** Opening Listed records block **

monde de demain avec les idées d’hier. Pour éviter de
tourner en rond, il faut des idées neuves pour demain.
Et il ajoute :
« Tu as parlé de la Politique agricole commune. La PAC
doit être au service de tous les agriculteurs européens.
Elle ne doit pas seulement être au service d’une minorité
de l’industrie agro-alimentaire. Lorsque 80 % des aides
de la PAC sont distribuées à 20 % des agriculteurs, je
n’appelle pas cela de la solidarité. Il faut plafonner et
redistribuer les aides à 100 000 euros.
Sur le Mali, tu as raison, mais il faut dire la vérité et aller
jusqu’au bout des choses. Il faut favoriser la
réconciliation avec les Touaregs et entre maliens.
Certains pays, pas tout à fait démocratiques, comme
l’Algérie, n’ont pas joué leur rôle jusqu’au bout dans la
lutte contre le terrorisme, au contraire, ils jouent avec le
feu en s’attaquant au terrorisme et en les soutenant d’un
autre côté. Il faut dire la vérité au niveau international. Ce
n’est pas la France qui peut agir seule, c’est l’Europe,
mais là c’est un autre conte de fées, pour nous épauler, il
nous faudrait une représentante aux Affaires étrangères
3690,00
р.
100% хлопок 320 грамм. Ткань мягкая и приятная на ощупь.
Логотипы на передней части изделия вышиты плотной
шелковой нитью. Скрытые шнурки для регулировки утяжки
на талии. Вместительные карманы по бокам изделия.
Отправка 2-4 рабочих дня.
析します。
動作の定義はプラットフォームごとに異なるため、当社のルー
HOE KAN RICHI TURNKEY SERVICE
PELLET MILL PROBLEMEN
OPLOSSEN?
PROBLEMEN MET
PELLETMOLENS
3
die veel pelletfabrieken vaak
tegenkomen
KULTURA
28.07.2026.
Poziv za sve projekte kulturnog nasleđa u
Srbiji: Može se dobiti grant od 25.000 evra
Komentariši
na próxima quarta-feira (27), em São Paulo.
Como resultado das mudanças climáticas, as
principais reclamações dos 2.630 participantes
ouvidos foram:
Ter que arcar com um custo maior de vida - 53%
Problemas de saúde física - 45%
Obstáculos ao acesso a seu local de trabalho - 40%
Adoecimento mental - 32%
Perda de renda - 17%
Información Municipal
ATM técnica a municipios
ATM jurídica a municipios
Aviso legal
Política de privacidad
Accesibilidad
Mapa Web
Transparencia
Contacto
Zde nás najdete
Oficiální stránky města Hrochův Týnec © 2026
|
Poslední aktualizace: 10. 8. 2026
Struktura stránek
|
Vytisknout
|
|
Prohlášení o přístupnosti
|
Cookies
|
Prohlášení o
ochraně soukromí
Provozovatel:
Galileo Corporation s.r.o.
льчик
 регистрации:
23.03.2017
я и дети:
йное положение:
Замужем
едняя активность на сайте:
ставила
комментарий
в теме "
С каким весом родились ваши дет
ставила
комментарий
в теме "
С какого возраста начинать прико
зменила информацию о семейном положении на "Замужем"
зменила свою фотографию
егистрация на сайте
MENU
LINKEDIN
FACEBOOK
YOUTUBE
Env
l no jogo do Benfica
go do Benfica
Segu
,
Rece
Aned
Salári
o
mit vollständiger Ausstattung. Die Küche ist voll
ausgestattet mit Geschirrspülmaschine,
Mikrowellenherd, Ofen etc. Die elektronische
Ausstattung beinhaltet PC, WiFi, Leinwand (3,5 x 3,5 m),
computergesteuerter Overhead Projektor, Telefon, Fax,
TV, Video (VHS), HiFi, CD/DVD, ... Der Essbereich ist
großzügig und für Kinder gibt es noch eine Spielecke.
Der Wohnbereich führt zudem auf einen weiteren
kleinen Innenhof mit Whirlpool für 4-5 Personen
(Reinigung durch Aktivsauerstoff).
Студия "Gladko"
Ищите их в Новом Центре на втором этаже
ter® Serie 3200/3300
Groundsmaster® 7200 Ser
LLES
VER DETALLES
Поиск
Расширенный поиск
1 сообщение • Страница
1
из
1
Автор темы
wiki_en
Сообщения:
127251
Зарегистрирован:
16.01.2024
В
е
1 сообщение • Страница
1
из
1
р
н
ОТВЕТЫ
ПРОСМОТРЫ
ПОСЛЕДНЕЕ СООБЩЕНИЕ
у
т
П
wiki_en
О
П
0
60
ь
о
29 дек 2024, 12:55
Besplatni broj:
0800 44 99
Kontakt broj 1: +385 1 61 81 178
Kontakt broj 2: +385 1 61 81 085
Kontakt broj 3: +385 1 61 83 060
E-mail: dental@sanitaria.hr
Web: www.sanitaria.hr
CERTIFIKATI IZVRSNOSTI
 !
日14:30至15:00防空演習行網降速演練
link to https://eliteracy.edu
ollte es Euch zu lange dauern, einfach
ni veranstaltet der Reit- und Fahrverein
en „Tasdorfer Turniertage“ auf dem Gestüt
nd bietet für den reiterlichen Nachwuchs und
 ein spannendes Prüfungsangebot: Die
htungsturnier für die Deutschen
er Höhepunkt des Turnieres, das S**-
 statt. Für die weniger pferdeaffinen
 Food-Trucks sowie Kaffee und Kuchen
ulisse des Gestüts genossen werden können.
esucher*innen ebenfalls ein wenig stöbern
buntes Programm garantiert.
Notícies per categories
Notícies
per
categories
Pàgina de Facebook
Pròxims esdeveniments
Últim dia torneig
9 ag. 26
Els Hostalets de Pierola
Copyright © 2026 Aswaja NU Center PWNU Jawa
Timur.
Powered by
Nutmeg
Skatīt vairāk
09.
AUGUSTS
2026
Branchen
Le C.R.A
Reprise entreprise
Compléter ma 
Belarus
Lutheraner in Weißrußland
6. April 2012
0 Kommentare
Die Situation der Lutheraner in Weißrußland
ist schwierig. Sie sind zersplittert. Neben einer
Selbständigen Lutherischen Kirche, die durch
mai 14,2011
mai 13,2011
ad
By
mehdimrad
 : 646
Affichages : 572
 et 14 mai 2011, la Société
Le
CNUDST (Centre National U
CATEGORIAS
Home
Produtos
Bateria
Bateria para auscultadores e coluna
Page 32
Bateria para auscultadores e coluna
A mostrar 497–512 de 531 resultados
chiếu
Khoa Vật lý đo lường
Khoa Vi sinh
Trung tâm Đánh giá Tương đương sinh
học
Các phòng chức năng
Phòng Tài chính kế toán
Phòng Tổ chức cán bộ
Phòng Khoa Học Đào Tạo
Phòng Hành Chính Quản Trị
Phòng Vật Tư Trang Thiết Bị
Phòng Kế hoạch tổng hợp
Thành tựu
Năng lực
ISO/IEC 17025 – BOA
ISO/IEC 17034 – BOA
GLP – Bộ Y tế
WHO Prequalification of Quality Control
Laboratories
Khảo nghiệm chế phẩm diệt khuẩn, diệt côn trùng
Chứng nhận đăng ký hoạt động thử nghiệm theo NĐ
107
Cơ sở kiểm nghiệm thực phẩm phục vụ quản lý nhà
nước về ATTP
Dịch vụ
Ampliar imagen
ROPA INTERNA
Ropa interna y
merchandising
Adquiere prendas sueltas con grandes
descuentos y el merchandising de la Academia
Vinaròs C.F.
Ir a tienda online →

** Closing Listed records block **

#### [What to produce]
Can you copy out the text of every item above, word for word and line by line?

#### [Your response]
monde de demain avec les idées d’hier. Pour éviter de
tourner en rond, il faut des idées neuves pour demain.
Et il ajoute :
« Tu as parlé de la Politique agricole commune. La PAC
doit être au service de tous les agriculteurs européens.
Elle ne doit pas seulement être au service d’une minorité
de l’industrie agro-alimentaire. Lorsque 80 % des aides
de la PAC sont distribuées à 20 % des agriculteurs, je
n’appelle pas cela de la solidarité. Il faut plafonner et
redistribuer les aides à 100 000 euros.
Sur le Mali, tu as raison, mais il faut dire la vérité et aller
jusqu’au bout des choses. Il faut favoriser la
réconciliation avec les Touaregs et entre maliens.
Certains pays, pas tout à fait démocratiques, comme
l’Algérie, n’ont pas joué leur rôle jusqu’au bout dans la
lutte contre le terrorisme, au contraire, ils jouent avec le
feu en s’attaquant au terrorisme et en les soutenant d’un
autre côté. Il faut dire la vérité au niveau international. Ce
n’est pas la France qui peut agir seule, c’est l’Europe,
mais là c’est un autre conte de fées, pour nous épauler, il
nous faudrait une représentante aux Affaires étrangères
3690,00
р.
100% хлопок 320 грамм. Ткань мягкая и приятная на ощупь.
Логотипы на передней части изделия вышиты плотной
шелковой нитью. Скрытые шнурки для регулировки утяжки
на талии. Вместительные карманы по бокам изделия.
Отправка 2-4 рабочих дня.
析します。
動作の定義はプラットフォームごとに異なるため、当社のルー
HOE KAN RICHI TURNKEY SERVICE
PELLET MILL PROBLEMEN
OPLOSSEN?
PROBLEMEN MET
PELLETMOLENS
3
die veel pelletfabrieken vaak
tegenkomen
KULTURA
28.07.2026.
Poziv za sve projekte kulturnog nasleđa u
Srbiji: Može se dobiti grant od 25.000 evra
Komentariši
na próxima quarta-feira (27), em São Paulo.
Como resultado das mudanças climáticas, as
principais reclamações dos 2.630 participantes
ouvidos foram:
Ter que arcar com um custo maior de vida - 53%
Problemas de saúde física - 45%
Obstáculos ao acesso a seu local de trabalho - 40%
Adoecimento mental - 32%
Perda de renda - 17%
Información Municipal
ATM técnica a municipios
ATM jurídica a municipios
Aviso legal
Política de privacidad
Accesibilidad
Mapa Web
Transparencia
Contacto
Zde nás najdete
Oficiální stránky města Hrochův Týnec © 2026
|
Poslední aktualizace: 10. 8. 2026
Struktura stránek
|
Vytisknout
|
|
Prohlášení o přístupnosti
|
Cookies
|
Prohlášení o
ochraně soukromí
Provozovatel:
Galileo Corporation s.r.o.
льчик
 регистрации:
23.03.2017
я и дети:
йное положение:
Замужем
едняя активность на сайте:
ставила
комментарий
в теме "
С каким весом родились ваши дет
ставила
комментарий
в теме "
С какого возраста начинать прико
зменила информацию о семейном положении на "Замужем"
зменила свою фотографию
егистрация на сайте
MENU
LINKEDIN
FACEBOOK
YOUTUBE
Env
l no jogo do Benfica
go do Benfica
Segu
,
Rece
Aned
Salári
o
mit vollständiger Ausstattung. Die Küche ist voll
ausgestattet mit Geschirrspülmaschine,
Mikrowellenherd, Ofen etc. Die elektronische
Ausstattung beinhaltet PC, WiFi, Leinwand (3,5 x 3,5 m),
computergesteuerter Overhead Projektor, Telefon, Fax,
TV, Video (VHS), HiFi, CD/DVD, ... Der Essbereich ist
großzügig und für Kinder gibt es noch eine Spielecke.
Der Wohnbereich führt zudem auf einen weiteren
kleinen Innenhof mit Whirlpool für 4-5 Personen
(Reinigung durch Aktivsauerstoff).
Студия "Gladko"
Ищите их в Новом Центре на втором этаже
ter® Serie 3200/3300
Groundsmaster® 7200 Ser
LLES
VER DETALLES
Поиск
Расширенный поиск
1 сообщение • Страница
1
из
1
Автор темы
wiki_en
Сообщения:
127251
Зарегистрирован:
16.01.2024
В
е
1 сообщение • Страница
1
из
1
р
н
ОТВЕТЫ
ПРОСМОТРЫ
ПОСЛЕДНЕЕ СООБЩЕНИЕ
у
т
П
wiki_en
О
П
0
60
ь
о
29 дек 2024, 12:55
Besplatni broj:
0800 44 99
Kontakt broj 1: +385 1 61 81 178
Kontakt broj 2: +385 1 61 81 085
Kontakt broj 3: +385 1 61 83 060
E-mail: dental@sanitaria.hr
Web: www.sanitaria.hr
CERTIFIKATI IZVRSNOSTI
 !
日14:30至15:00防空演習行網降速演練
link to https://eliteracy.edu
ollte es Euch zu lange dauern, einfach
ni veranstaltet der Reit- und Fahrverein
en „Tasdorfer Turniertage“ auf dem Gestüt
nd bietet für den reiterlichen Nachwuchs und
 ein spannendes Prüfungsangebot: Die
htungsturnier für die Deutschen
er Höhepunkt des Turnieres, das S**-
 statt. Für die weniger pferdeaffinen
 Food-Trucks sowie Kaffee und Kuchen
ulisse des Gestüts genossen werden können.
esucher*innen ebenfalls ein wenig stöbern
buntes Programm garantiert.
Notícies per categories
Notícies
per
categories
Pàgina de Facebook
Pròxims esdeveniments
Últim dia torneig
9 ag. 26
Els Hostalets de Pierola
Copyright © 2026 Aswaja NU Center PWNU Jawa
Timur.
Powered by
Nutmeg
Skatīt vairāk
09.
AUGUSTS
2026
Branchen
Le C.R.A
Reprise entreprise
Compléter ma 
Belarus
Lutheraner in Weißrußland
6. April 2012
0 Kommentare
Die Situation der Lutheraner in Weißrußland
ist schwierig. Sie sind zersplittert. Neben einer
Selbständigen Lutherischen Kirche, die durch
mai 14,2011
mai 13,2011
ad
By
mehdimrad
 : 646
Affichages : 572
 et 14 mai 2011, la Société
Le
CNUDST (Centre National U
CATEGORIAS
Home
Produtos
Bateria
Bateria para auscultadores e coluna
Page 32
Bateria para auscultadores e coluna
A mostrar 497–512 de 531 resultados
chiếu
Khoa Vật lý đo lường
Khoa Vi sinh
Trung tâm Đánh giá Tương đương sinh
học
Các phòng chức năng
Phòng Tài chính kế toán
Phòng Tổ chức cán bộ
Phòng Khoa Học Đào Tạo
Phòng Hành Chính Quản Trị
Phòng Vật Tư Trang Thiết Bị
Phòng Kế hoạch tổng hợp
Thành tựu
Năng lực
ISO/IEC 17025 – BOA
ISO/IEC 17034 – BOA
GLP – Bộ Y tế
WHO Prequalification of Quality Control
Laboratories
Khảo nghiệm chế phẩm diệt khuẩn, diệt côn trùng
Chứng nhận đăng ký hoạt động thử nghiệm theo NĐ
107
Cơ sở kiểm nghiệm thực phẩm phục vụ quản lý nhà
nước về ATTP
Dịch vụ
Ampliar imagen
ROPA INTERNA
Ropa interna y
merchandising
Adquiere prendas sueltas con grandes
descuentos y el merchandising de la Academia
Vinaròs C.F.
Ir a tienda online →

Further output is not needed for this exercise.